Other Patent Litigation
Cialis: In July 2005, Vanderbilt University filed a lawsuit in the United States District Court in Delaware against ICOS Corporation seeking to add three of its scientists as co-inventors on the Cialis compound and method-of-use patents. In January 2009, the district court judge ruled in our favor, declining to add any of these scientists as an inventor on either patent. The plaintiff appealed this ruling to the Court of Appeals for the Federal Circuit, which affirmed the lower court ruling in April 2010, and, in June 2010, further denied a rehearing of the case. The plaintiffs may seek a review of this decision by the U.S. Supreme Court. An unfavorable final outcome could have a material adverse impact on our consolidated results of operations, liquidity, and financial position.

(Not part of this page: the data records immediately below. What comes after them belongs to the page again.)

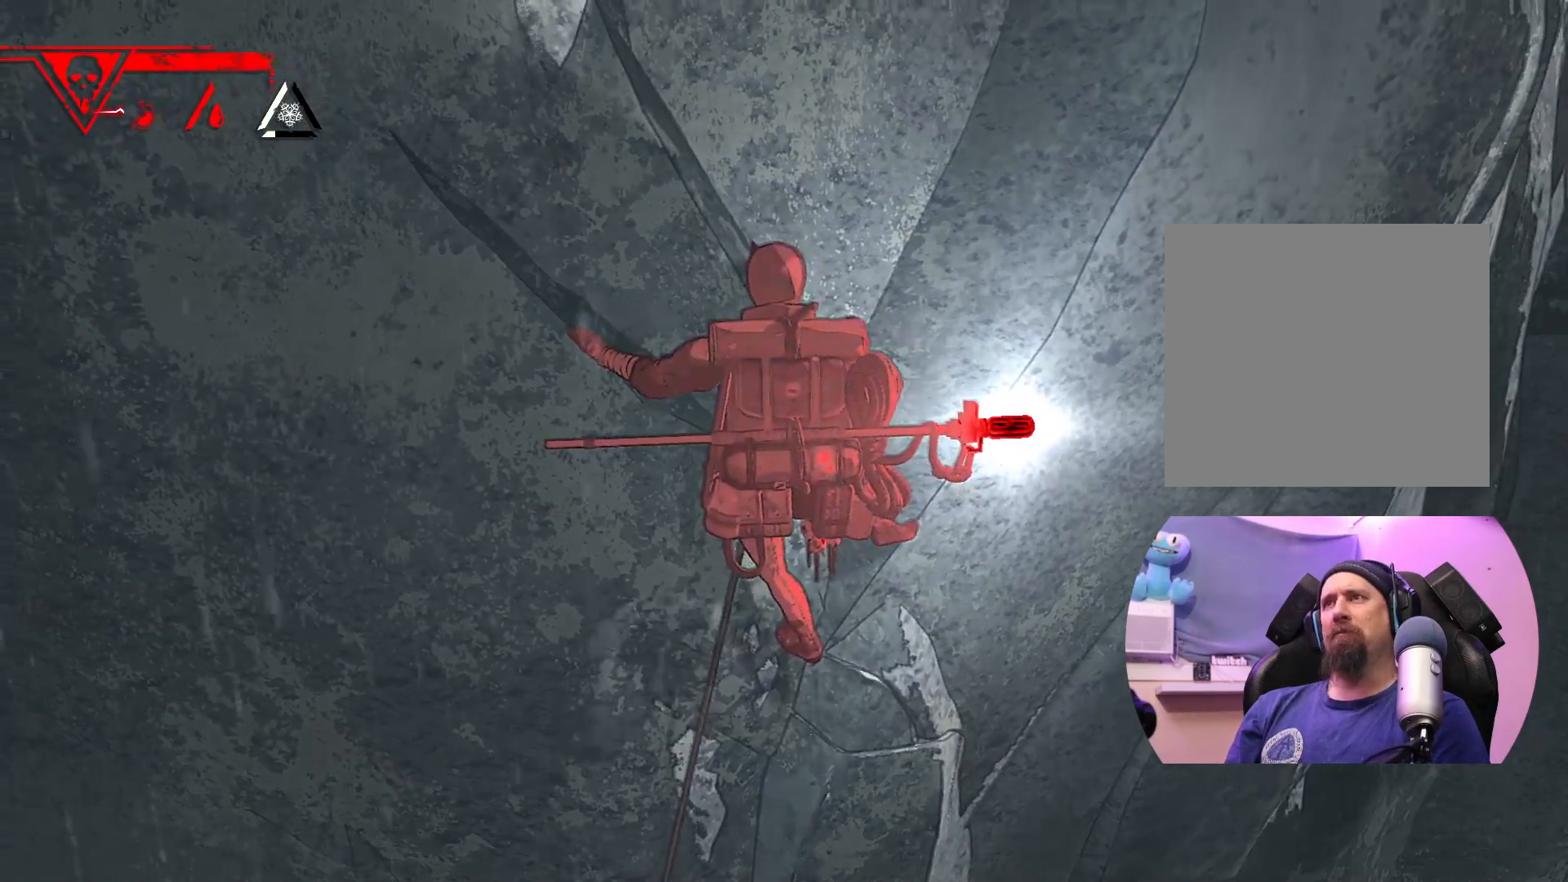
{"buttons": [], "left_stick": "right", "right_stick": "center", "events": [[367, "left_stick", "right"]]}
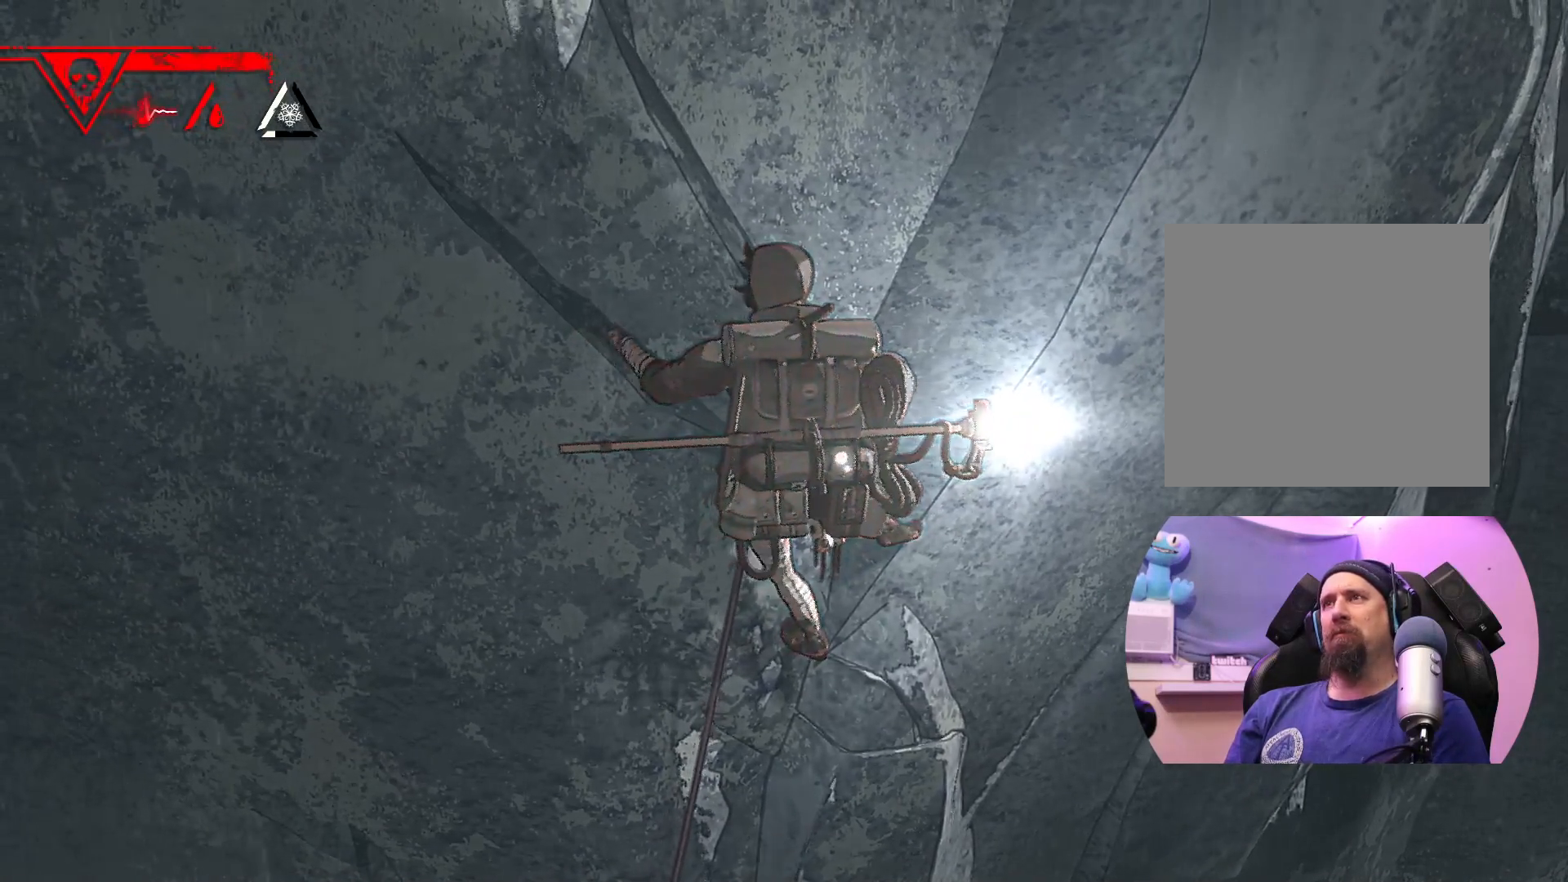
{"buttons": [], "left_stick": "up", "right_stick": "center", "events": [[383, "left_stick", "up"]]}
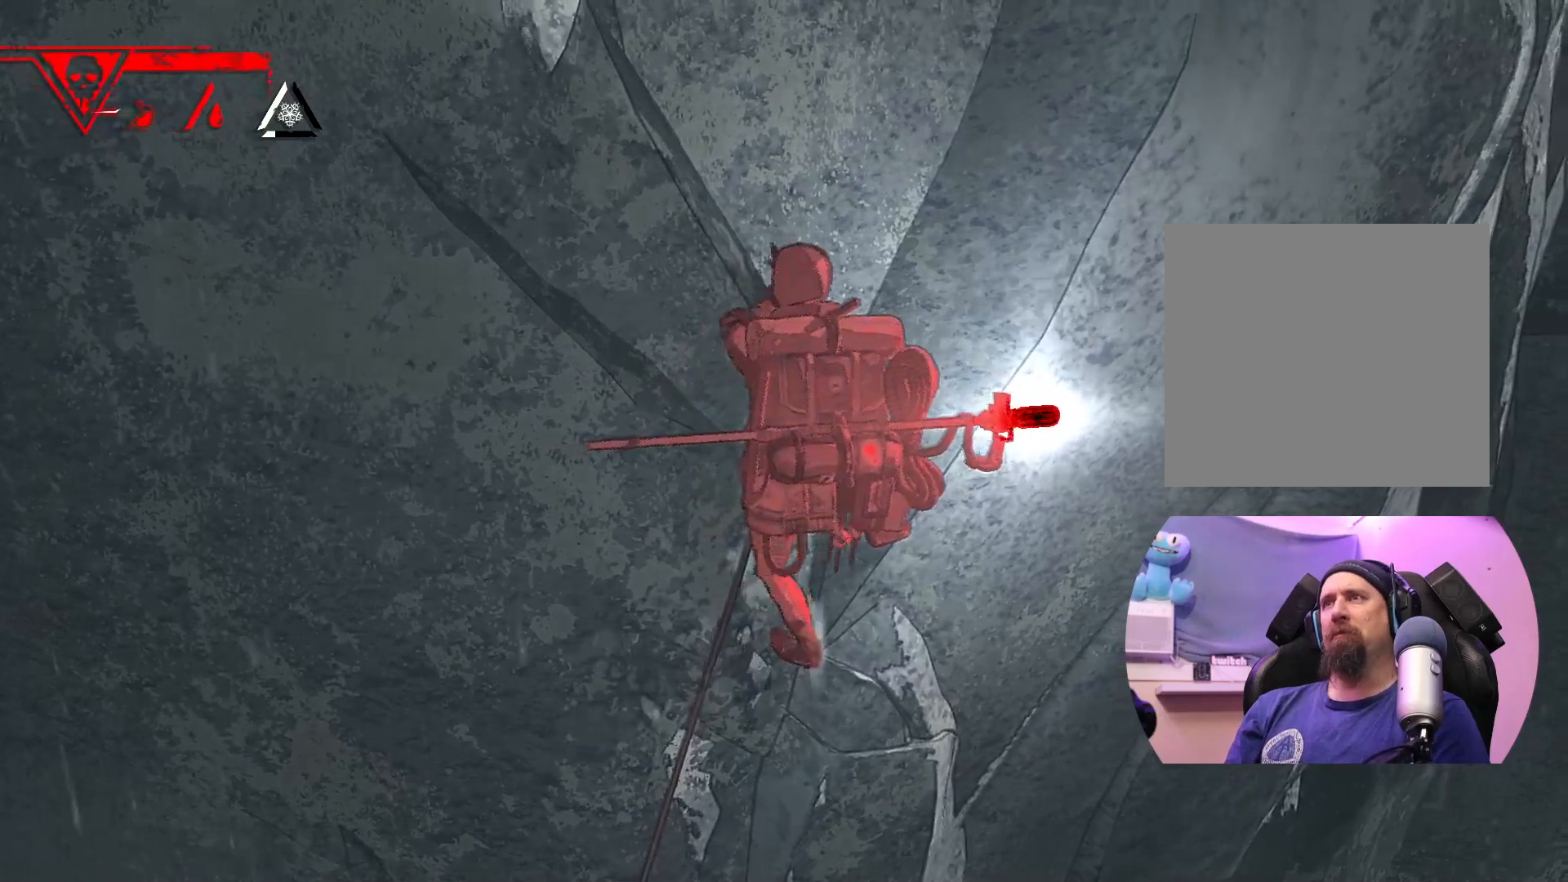
{"buttons": ["X"], "left_stick": "up", "right_stick": "center", "events": [[367, "X", "down"], [383, "left_stick", "up-left"], [500, "left_stick", "up"]]}
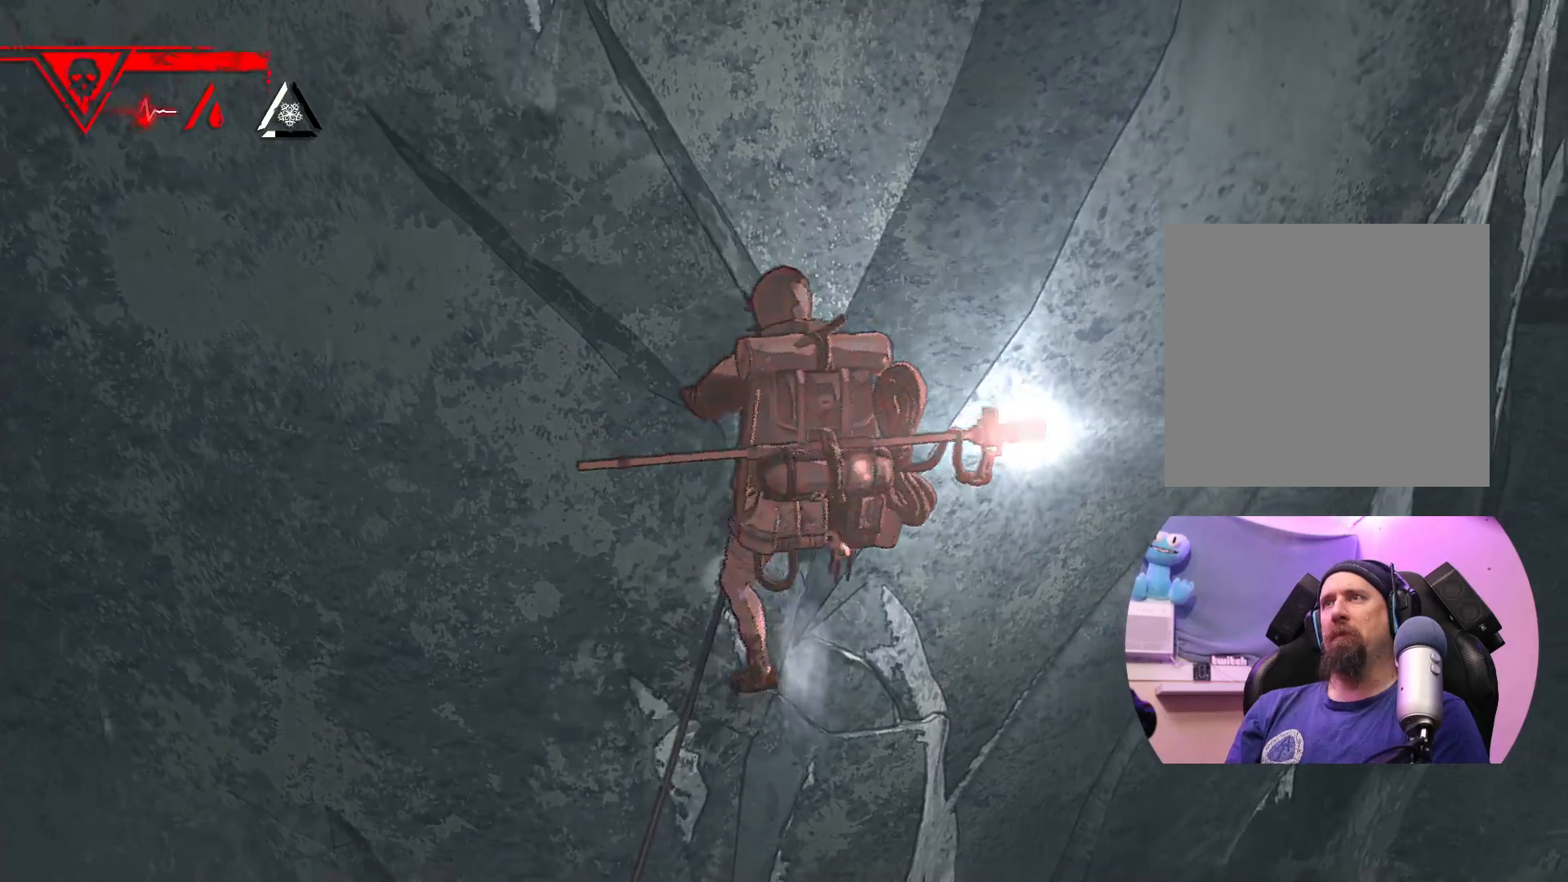
{"buttons": [], "left_stick": "up", "right_stick": "center", "events": [[17, "X", "up"], [100, "left_stick", "center"], [267, "left_stick", "up"]]}
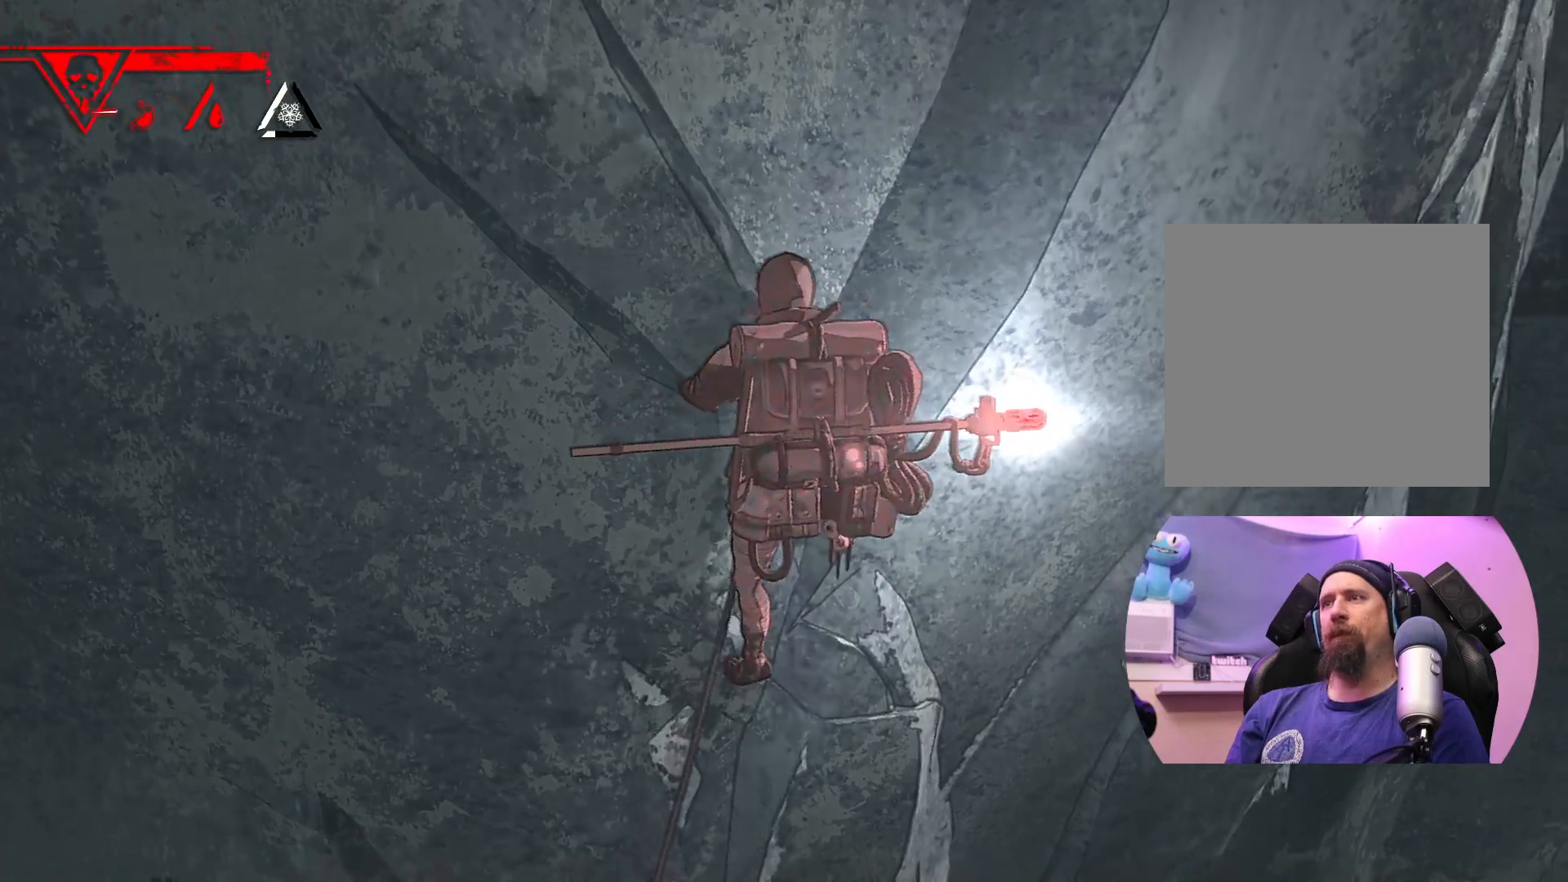
{"buttons": [], "left_stick": "up", "right_stick": "center", "events": []}
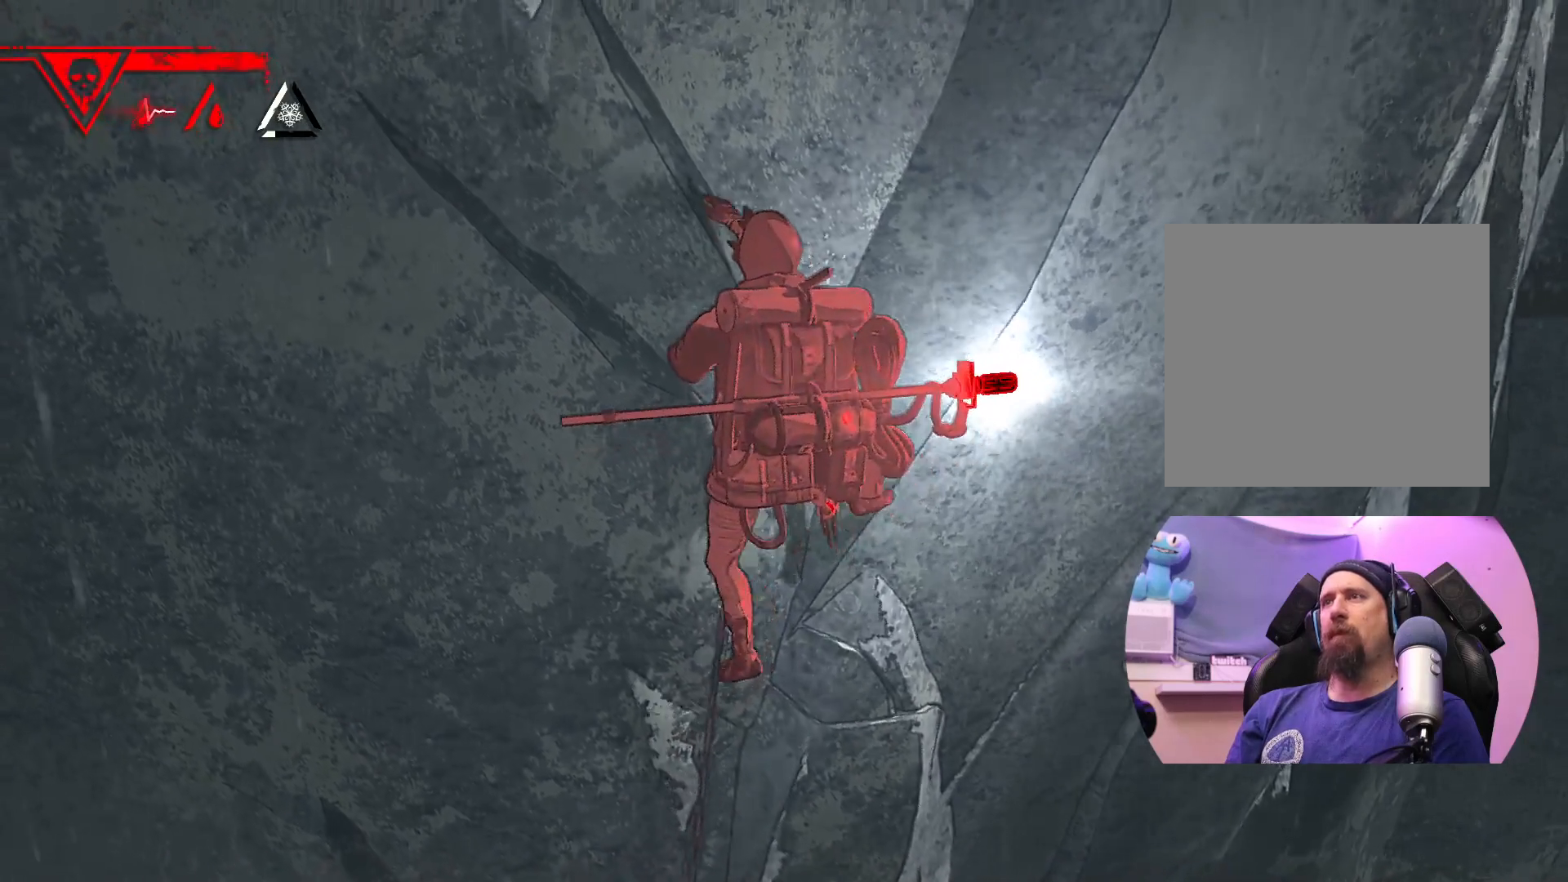
{"buttons": [], "left_stick": "up", "right_stick": "center", "events": [[117, "X", "down"], [417, "X", "up"]]}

Shareholder Derivative Litigation
In 2007, the company received two demands from shareholders that the board of directors cause the company to take legal action against current and former directors and others for allegedly causing damage to the company through improper marketing of Evista, Prozac, and Zyprexa. In accordance with procedures established under the Indiana Business Corporation Law (Ind. Code § 23-1-32), the board appointed a committee of independent persons to consider the demands and determine what action, if any, the company should take in response. Since January 2008, we have been served with seven shareholder derivative lawsuits: Lambrecht, et al. v. Taurel, et al., filed January 17, 2008, in the U.S. District Court for the Southern District of Indiana; Staehr, et al. v. Eli Lilly and Company, et al., filed March 27, 2008, in Marion County Superior Court in Indianapolis, Indiana; Waldman, et al., v. Eli Lilly and Company, et al., filed February 11, 2008, in the U.S. District Court for the Eastern District of New York; Solomon v. Eli Lilly and Company, et al., filed March 27, 2008, in Marion County Superior Court in Indianapolis, Indiana; Robbins v. Taurel, et al., filed April 9, 2008, in the U.S. District Court for the Eastern District of New York; City of Taylor General Employees Retirement System v. Taurel, et al., filed April 15, 2008, in the U.S. District Court for the Eastern District of New York; and Zemprelli v. Taurel, et al., filed June 24, 2008, in the U.S. District Court for the Southern District of Indiana. Two of these lawsuits were filed by the shareholders who served the demands described above. All seven lawsuits are nominally filed on behalf of the company, against various current and former directors and officers and allege that the named officers and directors harmed the company through the improper marketing of Zyprexa, and in certain suits, Evista and Prozac. The Zemprelli suit also claims that certain defendants violated Sections 10(b) and 20(a) of the Securities Exchange Act of 1934.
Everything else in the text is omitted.